5. and that has the boom-and-bust cycle of optimism and pessimism as new results come out.

It's narrative, baby! And it unfolded over the course of a week at a breakneck speed mediated by social media.

That last bit is what's keeping the LK-99 cycle revving. Friday, the ever-insightful Max Read wrote about LK-99 and made a point that I wish I'd been clever enough to realize: the "it's so over/we're so back" cycle maps onto Blake Snyder's "Save the Cat" beat sheet, the Procrustean bed that Hollywood movies have been made to fit for years. It's a story form that we've encountered over and over and over again.

Currently we're at an "it's so over" trough, as researchers at Peking University made LK-99-like samples and determined that they exhibit ferromagnetism, not superconductivity. Realistically, that's always been the most likely outcome. Extraordinary claims, extraordinary proof, etc. etc.

But doesn't a part of you hope that it's not? That there's more to the story?

That's narrative.

What I'm Vibing With

Every newsletter I like to list things I'm enjoying, thinking about, or want to bring to your attention.

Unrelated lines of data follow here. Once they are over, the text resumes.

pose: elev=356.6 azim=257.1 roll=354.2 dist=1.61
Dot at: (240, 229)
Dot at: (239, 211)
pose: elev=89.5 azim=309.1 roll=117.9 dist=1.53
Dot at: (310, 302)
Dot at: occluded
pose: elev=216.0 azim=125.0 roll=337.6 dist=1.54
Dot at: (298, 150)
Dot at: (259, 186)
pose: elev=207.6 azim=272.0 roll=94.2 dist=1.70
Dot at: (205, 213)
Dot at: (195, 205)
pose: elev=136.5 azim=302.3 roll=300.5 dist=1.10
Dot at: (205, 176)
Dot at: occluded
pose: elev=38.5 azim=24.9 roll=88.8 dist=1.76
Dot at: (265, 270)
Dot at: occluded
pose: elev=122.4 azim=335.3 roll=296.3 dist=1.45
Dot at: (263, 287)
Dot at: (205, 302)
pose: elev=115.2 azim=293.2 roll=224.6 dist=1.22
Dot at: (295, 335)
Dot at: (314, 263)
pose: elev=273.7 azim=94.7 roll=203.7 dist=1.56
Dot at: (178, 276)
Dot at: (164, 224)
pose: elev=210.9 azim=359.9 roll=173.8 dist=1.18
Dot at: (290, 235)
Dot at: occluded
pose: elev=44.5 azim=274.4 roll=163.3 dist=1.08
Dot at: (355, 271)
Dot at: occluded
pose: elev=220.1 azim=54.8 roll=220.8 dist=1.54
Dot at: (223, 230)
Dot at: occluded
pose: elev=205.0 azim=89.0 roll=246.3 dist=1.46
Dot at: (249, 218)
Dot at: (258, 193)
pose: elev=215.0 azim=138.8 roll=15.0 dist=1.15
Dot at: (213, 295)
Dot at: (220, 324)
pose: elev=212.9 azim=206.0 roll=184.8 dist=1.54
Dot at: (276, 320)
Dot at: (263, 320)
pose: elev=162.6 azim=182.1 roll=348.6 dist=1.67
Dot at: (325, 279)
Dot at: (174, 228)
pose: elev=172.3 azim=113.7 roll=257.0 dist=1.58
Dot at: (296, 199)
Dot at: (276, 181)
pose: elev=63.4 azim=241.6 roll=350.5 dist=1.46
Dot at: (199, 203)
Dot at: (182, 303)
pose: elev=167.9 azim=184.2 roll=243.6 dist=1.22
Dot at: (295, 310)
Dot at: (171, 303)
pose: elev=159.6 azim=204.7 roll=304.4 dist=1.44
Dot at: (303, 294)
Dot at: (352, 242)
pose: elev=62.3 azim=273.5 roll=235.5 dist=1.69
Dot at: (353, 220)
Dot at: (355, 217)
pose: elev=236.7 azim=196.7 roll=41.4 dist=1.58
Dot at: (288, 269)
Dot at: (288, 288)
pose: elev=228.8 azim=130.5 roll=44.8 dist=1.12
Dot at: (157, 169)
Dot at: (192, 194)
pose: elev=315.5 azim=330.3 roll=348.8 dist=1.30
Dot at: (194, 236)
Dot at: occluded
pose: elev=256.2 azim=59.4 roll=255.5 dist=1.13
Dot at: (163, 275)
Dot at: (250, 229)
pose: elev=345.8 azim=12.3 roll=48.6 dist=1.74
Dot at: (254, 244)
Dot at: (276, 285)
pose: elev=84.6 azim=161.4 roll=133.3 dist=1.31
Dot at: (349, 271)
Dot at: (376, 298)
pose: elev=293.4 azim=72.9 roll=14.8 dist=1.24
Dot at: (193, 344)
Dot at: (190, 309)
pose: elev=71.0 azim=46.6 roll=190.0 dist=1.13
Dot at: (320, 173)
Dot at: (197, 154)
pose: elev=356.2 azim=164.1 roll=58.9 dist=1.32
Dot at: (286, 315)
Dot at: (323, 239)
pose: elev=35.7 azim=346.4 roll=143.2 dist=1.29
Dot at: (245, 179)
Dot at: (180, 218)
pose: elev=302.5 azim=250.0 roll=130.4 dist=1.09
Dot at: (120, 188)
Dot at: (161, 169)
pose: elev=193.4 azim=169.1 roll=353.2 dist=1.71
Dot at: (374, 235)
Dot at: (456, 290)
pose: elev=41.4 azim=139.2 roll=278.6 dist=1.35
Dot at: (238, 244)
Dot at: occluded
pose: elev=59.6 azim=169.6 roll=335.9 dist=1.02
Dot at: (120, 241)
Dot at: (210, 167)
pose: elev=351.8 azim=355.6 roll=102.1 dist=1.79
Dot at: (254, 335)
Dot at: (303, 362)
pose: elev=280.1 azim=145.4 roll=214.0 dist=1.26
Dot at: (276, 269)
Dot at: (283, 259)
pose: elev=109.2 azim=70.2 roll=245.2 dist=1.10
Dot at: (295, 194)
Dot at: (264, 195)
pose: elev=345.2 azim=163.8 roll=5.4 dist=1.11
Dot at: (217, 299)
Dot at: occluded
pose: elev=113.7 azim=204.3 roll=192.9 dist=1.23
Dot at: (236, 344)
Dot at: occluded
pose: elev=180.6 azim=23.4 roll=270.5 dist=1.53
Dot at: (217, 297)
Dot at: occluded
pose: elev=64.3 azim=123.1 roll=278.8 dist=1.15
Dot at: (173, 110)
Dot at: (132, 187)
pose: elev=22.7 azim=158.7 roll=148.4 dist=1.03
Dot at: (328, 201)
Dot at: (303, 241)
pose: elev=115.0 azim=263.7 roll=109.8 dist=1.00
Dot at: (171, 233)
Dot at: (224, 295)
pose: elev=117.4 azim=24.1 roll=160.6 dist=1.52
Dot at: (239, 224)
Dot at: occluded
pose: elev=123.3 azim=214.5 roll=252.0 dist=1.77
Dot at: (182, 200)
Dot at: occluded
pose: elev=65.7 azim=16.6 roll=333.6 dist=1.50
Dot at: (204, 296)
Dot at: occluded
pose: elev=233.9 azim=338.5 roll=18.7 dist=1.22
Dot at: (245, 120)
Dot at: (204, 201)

• If you don't yet know the source of the quote "Women are my favorite guy" then you owe it to yourself to watch the deliriously wonderful Planet of the Bass video.
• But be warned! The second clip features a new Ms. Biljana Electronica, and people have strong feelings about that.
• If you like fantasy, check out Simon Jiminez's wonderful novel The Spear Cuts Through Water.
• A Malört and Four Loko cocktail. I'm so sorry.
• I keep turning this essay on Barbie, queerness, and performative gender over in my mind. Super recommended.
• "Why would you say we'd train AI models on your faces and voices like our terms of service said we could?" Zoom wonders.

Finally, poet Richard Siken has opinions about his own fanfic.